#### [PASSAGE GIVEN]
Just after daybreak, while we rested at 15,500 feet, one of the New Zealanders, who had gone ahead, came
staggering down toward us with a body slung across his shoulders. He dumped the almost naked, barefoot body of
an Indian holy man–a sadhu–at my feet. He had found the pilgrim lying on the ice, shivering and suffering from
hypothermia. I cradled the sadhu’s head and laid him out on the rocks. The New Zealander was angry. He wanted to
get across the pass before the bright sun melted the snow. He said, “Look, I’ve done what I can. You have porters
and Sherpa guides. You care for him. We’re going on!” He turned and went back up the mountain to join his friends.
I took a carotid pulse and found that the sadhu was still alive. We figured he had probably visited the holy shrines at
Muklinath and was on his way home. It was fruitless to question why he had chosen this desperately high route
instead of the safe, heavily traveled caravan route through the Kali Gandaki gorge. Or why he was shoeless and
almost naked, or how long he had been lying in the pass. The answers weren’t going to solve our problem.
Stephen and the four Swiss began stripping off their outer clothing and opening their packs. The sadhu was soon
clothed from head to foot. He was not able to walk, but he was very much alive. I looked down the mountain and
spotted the Japanese climbers, marching up with a horse.
Without a great deal of thought, I told Stephen and Pasang that I was concerned about withstanding the heights to
come and wanted to get over the pass. I took off after several of our porters who had gone ahead.
On the steep part of the ascent where, if the ice steps had given way, I would have slid down about 3,000 feet, I felt
vertigo. I stopped for a breather, allowing the Swiss to catch up with me. I inquired about the sadhu and Stephen.
They said that the sadhu was fine and that Stephen was just behind them. I set off again for the summit.

#### [PROVIDED RECORDS]
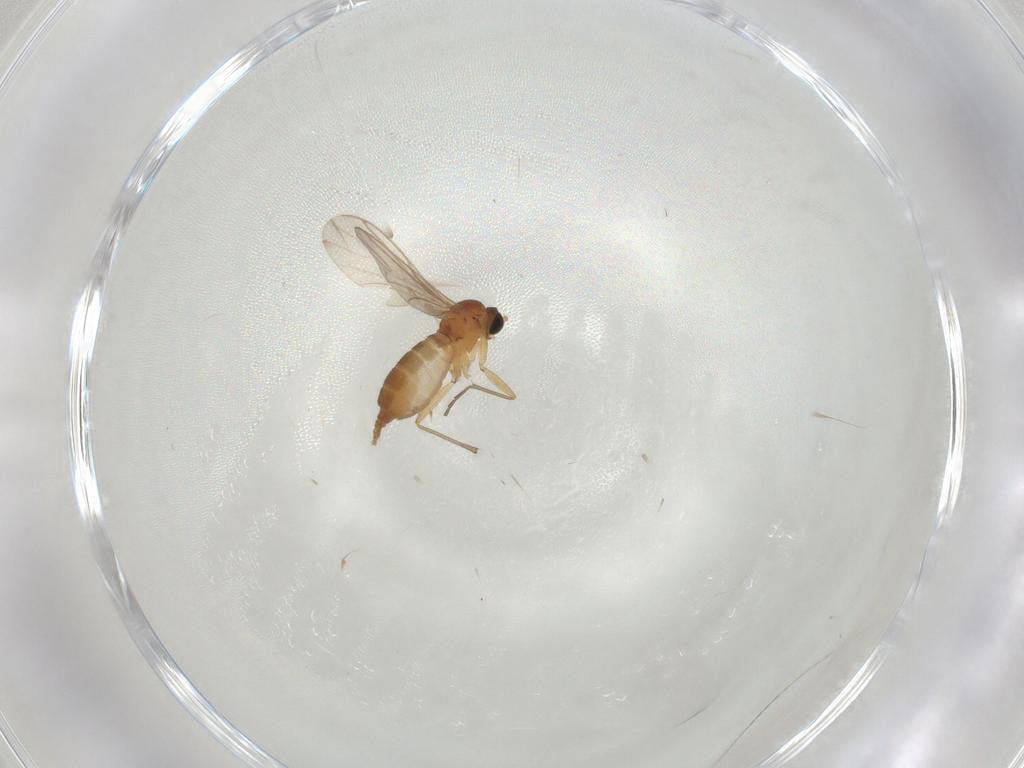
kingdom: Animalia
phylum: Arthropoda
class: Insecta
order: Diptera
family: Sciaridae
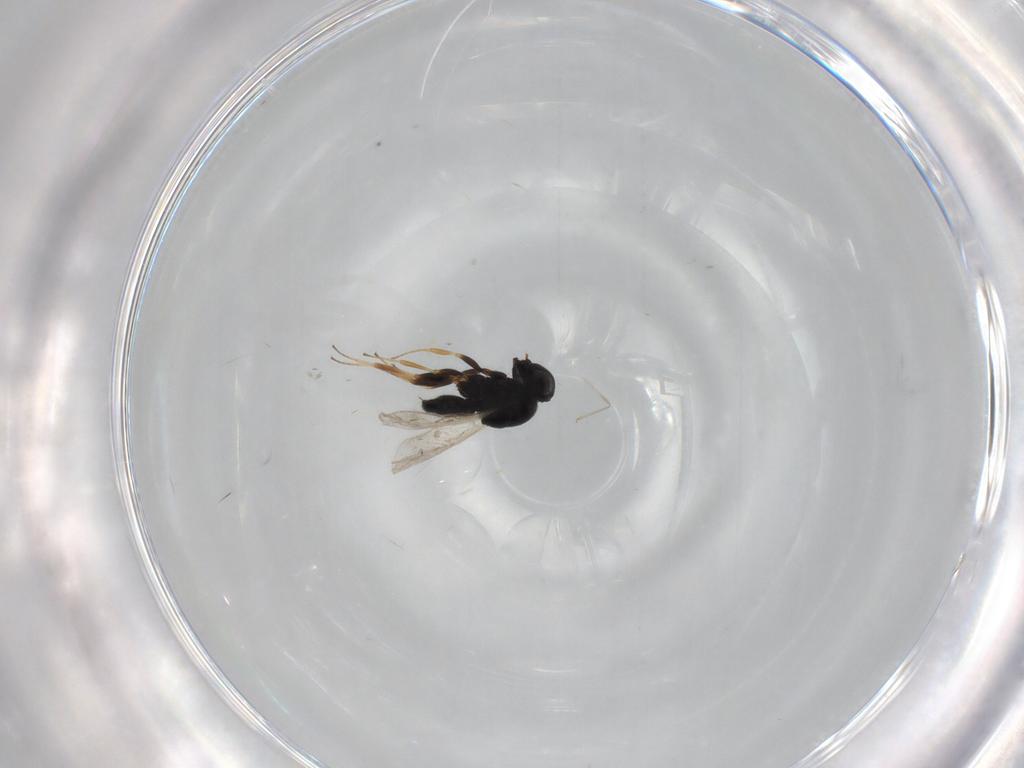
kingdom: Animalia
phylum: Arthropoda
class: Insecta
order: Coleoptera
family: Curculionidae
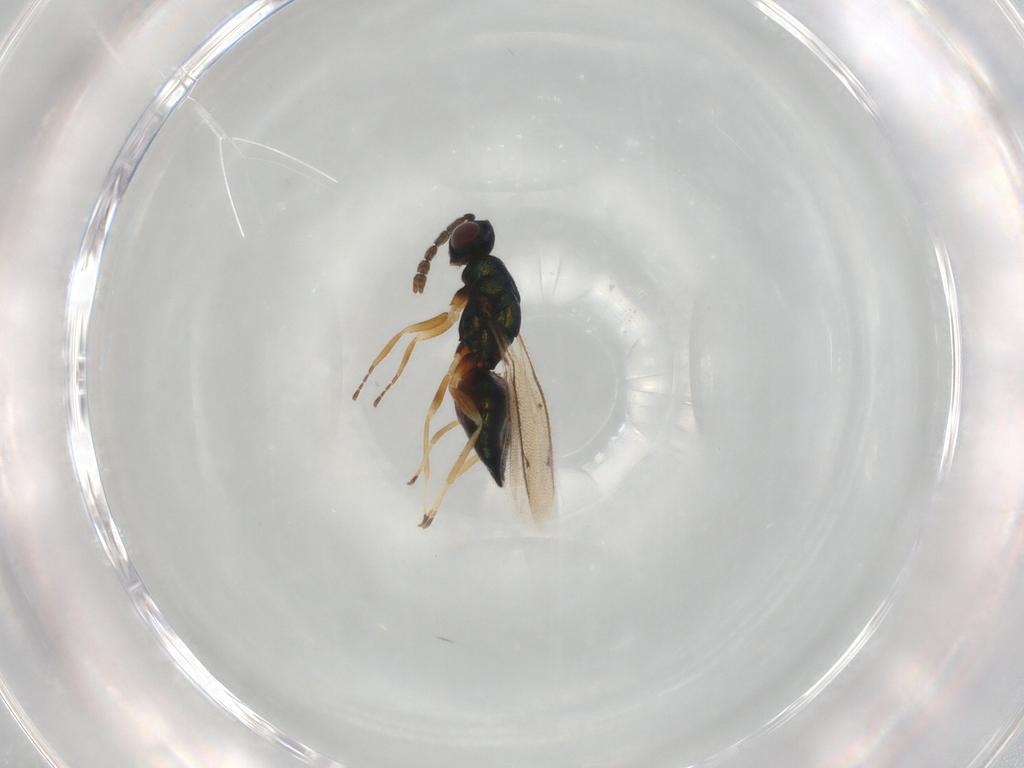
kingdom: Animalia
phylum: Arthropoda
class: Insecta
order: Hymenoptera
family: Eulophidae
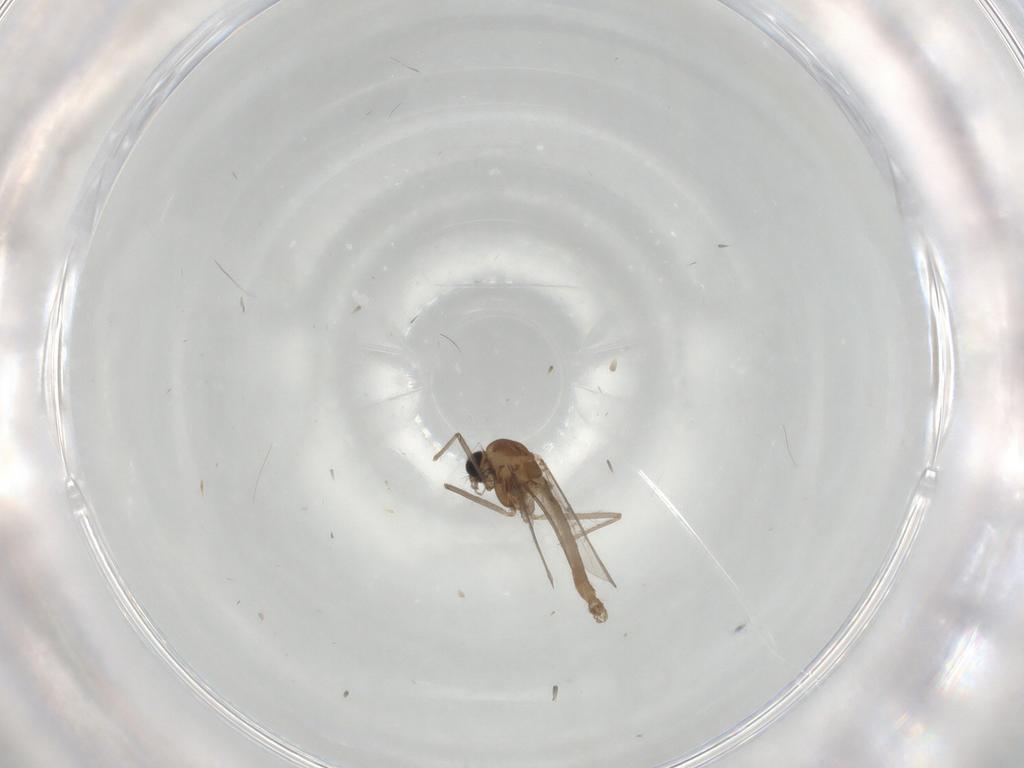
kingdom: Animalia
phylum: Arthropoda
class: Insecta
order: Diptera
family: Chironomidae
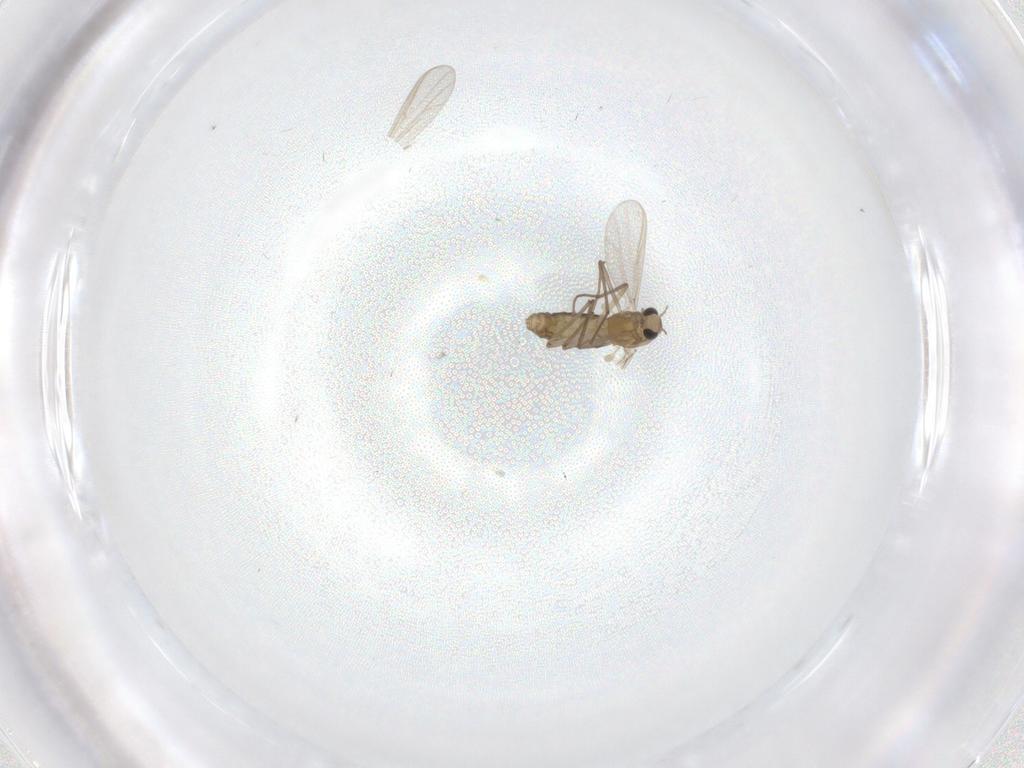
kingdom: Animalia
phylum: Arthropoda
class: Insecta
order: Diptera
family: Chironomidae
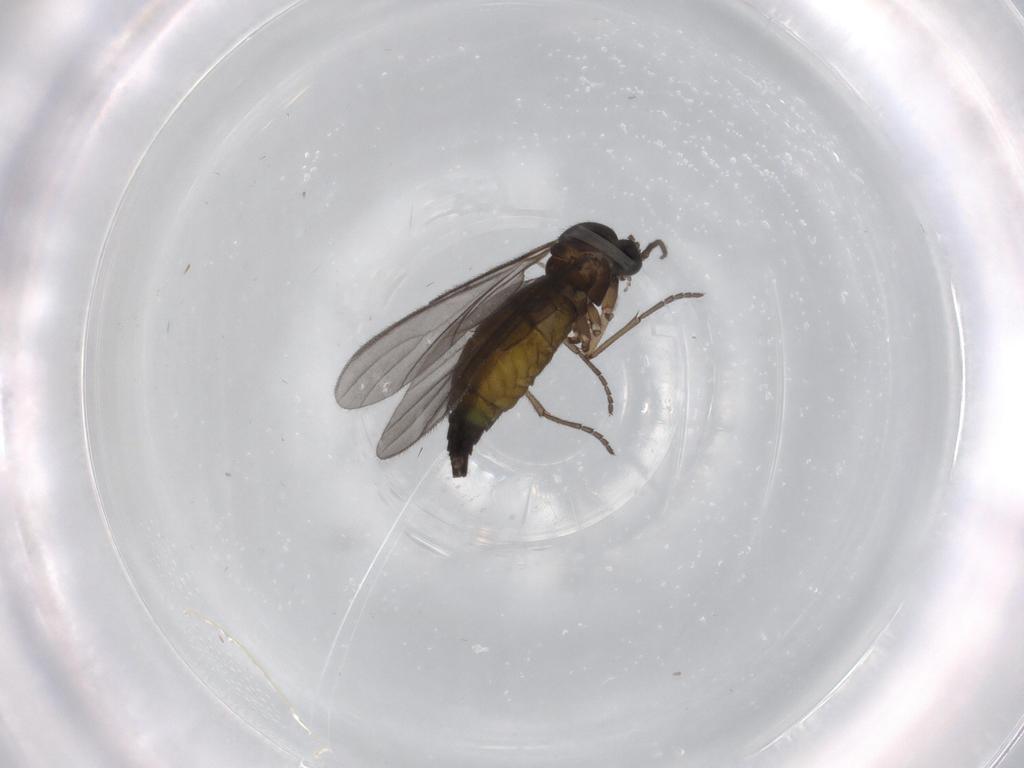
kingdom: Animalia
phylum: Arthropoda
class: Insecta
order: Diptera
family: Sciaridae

#### [SET PROBLEM 1]
In the passage about the sadhu, at what altitude were the narrator's group resting when the New Zealander came down carrying the body?
#### [SET PROBLEM 2]
Repeat word for word the stretch of the passage about the sadhu from "Stephen and the" through "with a horse.".

#### [EXERCISE OUTPUT 1]
15,500 feet

#### [EXERCISE OUTPUT 2]
Stephen and the four Swiss began stripping off their outer clothing and opening their packs. The sadhu was soon
clothed from head to foot. He was not able to walk, but he was very much alive. I looked down the mountain and
spotted the Japanese climbers, marching up with a horse.